THE PROBLEM: Retype, word for word, every line from the one holding "The electronic device may send an" through the one holding "The controller may determine" in the entries below, both included, and only those lines.

[MATERIAL SUPPLIED Boundary: Start]

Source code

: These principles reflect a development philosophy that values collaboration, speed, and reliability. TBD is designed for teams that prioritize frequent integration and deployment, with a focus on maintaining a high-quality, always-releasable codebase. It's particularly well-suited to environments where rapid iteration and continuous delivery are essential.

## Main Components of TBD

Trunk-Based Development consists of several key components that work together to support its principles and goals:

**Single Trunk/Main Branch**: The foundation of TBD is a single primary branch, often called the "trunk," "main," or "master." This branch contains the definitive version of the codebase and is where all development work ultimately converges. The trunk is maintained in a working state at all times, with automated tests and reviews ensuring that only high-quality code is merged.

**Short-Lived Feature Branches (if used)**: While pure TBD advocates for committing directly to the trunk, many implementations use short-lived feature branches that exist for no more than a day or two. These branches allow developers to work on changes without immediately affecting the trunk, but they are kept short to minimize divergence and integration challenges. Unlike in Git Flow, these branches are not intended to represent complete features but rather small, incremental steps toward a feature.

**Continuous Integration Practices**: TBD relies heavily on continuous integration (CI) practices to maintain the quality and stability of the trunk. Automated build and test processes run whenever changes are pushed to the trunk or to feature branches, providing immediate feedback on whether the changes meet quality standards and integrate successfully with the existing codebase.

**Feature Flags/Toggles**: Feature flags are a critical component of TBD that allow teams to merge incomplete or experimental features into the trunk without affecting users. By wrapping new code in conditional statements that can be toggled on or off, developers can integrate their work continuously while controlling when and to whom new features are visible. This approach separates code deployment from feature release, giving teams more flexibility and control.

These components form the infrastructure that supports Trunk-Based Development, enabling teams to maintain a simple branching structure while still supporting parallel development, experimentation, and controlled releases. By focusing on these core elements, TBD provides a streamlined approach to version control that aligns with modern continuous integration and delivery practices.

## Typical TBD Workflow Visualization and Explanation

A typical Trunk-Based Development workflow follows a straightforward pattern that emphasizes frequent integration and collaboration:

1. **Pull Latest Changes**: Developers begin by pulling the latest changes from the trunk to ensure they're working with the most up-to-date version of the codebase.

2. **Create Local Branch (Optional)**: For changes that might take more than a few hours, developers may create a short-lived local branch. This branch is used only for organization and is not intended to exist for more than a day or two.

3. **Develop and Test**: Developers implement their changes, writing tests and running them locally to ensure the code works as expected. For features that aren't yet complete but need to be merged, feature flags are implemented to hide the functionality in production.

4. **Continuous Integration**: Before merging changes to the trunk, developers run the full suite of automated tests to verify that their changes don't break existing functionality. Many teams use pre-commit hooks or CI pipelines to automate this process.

[MATERIAL SUPPLIED Boundary: End]
[MATERIAL SUPPLIED Boundary: Start]

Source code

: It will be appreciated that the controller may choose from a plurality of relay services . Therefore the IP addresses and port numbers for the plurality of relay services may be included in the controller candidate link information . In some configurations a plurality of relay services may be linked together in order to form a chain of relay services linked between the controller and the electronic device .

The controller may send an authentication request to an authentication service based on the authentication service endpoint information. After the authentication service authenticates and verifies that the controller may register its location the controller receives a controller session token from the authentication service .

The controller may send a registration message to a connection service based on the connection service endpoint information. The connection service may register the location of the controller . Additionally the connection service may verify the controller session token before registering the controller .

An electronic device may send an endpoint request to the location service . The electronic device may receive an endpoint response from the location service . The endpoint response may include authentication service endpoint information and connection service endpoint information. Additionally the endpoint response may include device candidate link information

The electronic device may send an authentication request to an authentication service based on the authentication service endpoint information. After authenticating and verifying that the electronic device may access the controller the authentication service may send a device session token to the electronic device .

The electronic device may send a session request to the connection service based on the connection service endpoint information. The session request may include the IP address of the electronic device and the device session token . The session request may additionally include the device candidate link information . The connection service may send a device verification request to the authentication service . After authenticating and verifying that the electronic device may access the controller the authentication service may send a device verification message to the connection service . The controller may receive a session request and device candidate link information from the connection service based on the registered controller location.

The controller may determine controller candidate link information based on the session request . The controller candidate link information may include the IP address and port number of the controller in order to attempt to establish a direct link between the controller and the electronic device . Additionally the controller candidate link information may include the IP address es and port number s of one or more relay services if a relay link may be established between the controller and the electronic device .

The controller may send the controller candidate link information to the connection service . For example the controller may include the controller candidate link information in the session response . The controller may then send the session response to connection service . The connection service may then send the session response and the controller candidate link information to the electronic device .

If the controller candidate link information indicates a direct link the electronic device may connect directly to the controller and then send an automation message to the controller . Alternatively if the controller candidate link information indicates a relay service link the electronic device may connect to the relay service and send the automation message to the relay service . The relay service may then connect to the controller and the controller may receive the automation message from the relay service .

[MATERIAL SUPPLIED Boundary: End]

OUTPUT FOR THIS EXERCISE:
The electronic device may send an authentication request to an authentication service based on the authentication service endpoint information. After authenticating and verifying that the electronic device may access the controller the authentication service may send a device session token to the electronic device .

The electronic device may send a session request to the connection service based on the connection service endpoint information. The session request may include the IP address of the electronic device and the device session token . The session request may additionally include the device candidate link information . The connection service may send a device verification request to the authentication service . After authenticating and verifying that the electronic device may access the controller the authentication service may send a device verification message to the connection service . The controller may receive a session request and device candidate link information from the connection service based on the registered controller location.

The controller may determine controller candidate link information based on the session request . The controller candidate link information may include the IP address and port number of the controller in order to attempt to establish a direct link between the controller and the electronic device . Additionally the controller candidate link information may include the IP address es and port number s of one or more relay services if a relay link may be established between the controller and the electronic device .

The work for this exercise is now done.